Niveau des élèves : des progrès en compréhension mais des difficultés à l'oral

Le rapport « Les acquis des élèves en langues vivantes étrangères » (Manoïlov, Cnesco, 2019) permet de dresser un panorama détaillé du rapport des élèves aux langues et de leur capacité à s’exprimer dans une langue étrangère, à l’oral et à l’écrit, et à la comprendre, à l’oral et à l’écrit également. Il s’appuie sur les résultats des enquêtes Cedre (Depp, MENJ) réalisées en 2004, 2010 et 2016 (et questionnaires de contexte sur la place des langues au-delà de l’école) ainsi que sur l’enquête européenne SurveyLang menée en 2011.

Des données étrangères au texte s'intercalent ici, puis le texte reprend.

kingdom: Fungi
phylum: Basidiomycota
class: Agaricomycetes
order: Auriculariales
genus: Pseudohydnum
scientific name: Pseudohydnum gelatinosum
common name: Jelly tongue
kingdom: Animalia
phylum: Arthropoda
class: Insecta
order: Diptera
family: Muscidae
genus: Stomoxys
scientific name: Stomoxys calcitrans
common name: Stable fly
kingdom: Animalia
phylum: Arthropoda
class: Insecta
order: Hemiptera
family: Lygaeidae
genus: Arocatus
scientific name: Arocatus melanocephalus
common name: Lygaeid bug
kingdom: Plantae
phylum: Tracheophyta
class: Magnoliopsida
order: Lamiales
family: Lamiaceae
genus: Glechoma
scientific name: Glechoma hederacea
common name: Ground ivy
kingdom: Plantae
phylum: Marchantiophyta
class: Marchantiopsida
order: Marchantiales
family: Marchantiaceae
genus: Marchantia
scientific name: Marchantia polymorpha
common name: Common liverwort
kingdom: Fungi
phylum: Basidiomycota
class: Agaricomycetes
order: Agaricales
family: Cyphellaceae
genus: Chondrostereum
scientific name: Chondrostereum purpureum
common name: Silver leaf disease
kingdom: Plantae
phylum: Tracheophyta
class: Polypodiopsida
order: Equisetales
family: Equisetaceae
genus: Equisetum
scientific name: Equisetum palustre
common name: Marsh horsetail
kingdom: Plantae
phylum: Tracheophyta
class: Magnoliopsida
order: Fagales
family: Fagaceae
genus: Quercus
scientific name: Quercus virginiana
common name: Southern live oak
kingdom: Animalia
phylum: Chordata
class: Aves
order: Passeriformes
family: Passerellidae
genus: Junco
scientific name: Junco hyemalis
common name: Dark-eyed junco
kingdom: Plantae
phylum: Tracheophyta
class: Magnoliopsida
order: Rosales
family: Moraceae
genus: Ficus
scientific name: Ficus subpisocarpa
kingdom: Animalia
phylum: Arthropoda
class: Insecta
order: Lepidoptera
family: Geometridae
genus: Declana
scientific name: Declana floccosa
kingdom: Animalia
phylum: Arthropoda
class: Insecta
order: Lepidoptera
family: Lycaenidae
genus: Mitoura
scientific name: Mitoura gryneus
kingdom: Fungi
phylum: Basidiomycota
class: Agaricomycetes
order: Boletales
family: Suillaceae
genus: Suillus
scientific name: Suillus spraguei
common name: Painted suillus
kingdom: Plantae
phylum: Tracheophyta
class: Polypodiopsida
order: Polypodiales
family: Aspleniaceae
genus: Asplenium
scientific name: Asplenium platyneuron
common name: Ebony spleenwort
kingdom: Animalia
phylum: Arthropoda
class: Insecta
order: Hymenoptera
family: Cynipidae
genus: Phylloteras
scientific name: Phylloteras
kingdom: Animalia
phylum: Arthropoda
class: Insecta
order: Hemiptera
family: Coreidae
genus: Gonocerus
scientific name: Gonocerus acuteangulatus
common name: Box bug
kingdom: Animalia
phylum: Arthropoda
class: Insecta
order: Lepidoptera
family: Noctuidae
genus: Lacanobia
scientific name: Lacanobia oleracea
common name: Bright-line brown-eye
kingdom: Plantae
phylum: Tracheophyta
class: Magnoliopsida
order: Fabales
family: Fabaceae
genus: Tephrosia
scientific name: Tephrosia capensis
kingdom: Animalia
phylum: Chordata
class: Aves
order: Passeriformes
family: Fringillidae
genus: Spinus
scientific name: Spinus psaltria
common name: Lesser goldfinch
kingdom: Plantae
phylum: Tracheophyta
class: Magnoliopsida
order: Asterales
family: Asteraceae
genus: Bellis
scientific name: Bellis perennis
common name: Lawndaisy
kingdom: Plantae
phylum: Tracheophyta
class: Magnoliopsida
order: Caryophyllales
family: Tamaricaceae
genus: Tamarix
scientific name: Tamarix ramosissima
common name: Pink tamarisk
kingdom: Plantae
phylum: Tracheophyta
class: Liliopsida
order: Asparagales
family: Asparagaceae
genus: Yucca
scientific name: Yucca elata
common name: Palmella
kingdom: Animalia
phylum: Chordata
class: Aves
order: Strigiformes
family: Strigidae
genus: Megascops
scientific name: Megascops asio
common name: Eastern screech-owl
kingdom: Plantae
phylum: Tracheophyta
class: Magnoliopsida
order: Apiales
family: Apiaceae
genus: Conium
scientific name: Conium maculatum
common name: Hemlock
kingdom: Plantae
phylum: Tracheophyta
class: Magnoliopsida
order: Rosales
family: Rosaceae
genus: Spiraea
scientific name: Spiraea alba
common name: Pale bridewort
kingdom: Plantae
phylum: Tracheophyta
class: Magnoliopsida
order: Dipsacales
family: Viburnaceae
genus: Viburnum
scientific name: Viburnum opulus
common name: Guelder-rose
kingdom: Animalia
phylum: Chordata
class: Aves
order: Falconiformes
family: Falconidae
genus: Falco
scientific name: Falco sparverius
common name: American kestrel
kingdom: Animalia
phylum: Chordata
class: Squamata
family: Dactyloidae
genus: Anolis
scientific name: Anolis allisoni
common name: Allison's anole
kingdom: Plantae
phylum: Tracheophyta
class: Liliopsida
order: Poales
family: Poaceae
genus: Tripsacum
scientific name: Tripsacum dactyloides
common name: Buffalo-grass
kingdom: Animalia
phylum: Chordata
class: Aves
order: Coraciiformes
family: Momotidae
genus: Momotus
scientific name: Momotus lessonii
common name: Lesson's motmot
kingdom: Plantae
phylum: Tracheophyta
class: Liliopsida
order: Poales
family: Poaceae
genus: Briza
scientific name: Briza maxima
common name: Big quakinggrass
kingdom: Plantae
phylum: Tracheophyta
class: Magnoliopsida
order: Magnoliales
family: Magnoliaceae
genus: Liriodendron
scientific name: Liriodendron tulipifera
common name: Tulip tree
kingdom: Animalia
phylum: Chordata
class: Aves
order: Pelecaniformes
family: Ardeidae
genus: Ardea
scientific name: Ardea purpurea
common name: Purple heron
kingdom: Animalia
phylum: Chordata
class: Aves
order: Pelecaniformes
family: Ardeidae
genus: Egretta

Une place singulière des langues au quotidien et dans la vie professionnelle

Dans leurs pratiques extra-scolaires, les élèves sont amenés à rencontrer de plus en plus régulièrement des contenus en langue étrangère, particulièrement en anglais. Cela tient notamment à une évolution de leurs usages, plus tournés vers le web.

Cela a pu entrainer une évolution de leur rapport à la langue étrangère, y trouvant une utilité nouvelle dans leur vie personnelle. Ainsi, en 2016, les élèves de 3e ne sont plus que 18 % à déclarer ne pas du tout ou ne pas beaucoup aimer l’anglais, contre 29 % en 2010. 59 % des élèves considèrent même qu’il est très important de connaitre l’anglais, contre 42 % en 2010 (Cedre).

Au quotidien, une place croissante de l’anglais

MUSIQUE : 91 % des élèves de 3e déclarent souvent ou très souvent entendre de l’anglais à travers les chansons ou la musique qu’ils écoutent.

INTERNET ET JEUX VIDÉO : un élève sur deux déclare être souvent ou très souvent en contact avec l’anglais grâce à internet (50 %) ou aux jeux vidéo (49 %).

VIDÉOS, FILMS ET SÉRIES : en 2016, 34 % des élèves de 3e déclarent regarder, au moins une fois par semaine, des émissions, des films, des vidéos ou des séries en anglais avec des sous-titres en français (contre seulement 10 % en 2004). Ils sont même 17 % à regarder chaque semaine des versions originales sans sous-titres, soit trois fois plus qu’en 2004 (5 %).

VOYAGE À L’ÉTRANGER : en 2016, 37 % des élèves de 3e déclarent voyager souvent ou très souvent à l’étranger. Cette proportion est en hausse par rapport à 2004 (25 %) et 2010 (32 %)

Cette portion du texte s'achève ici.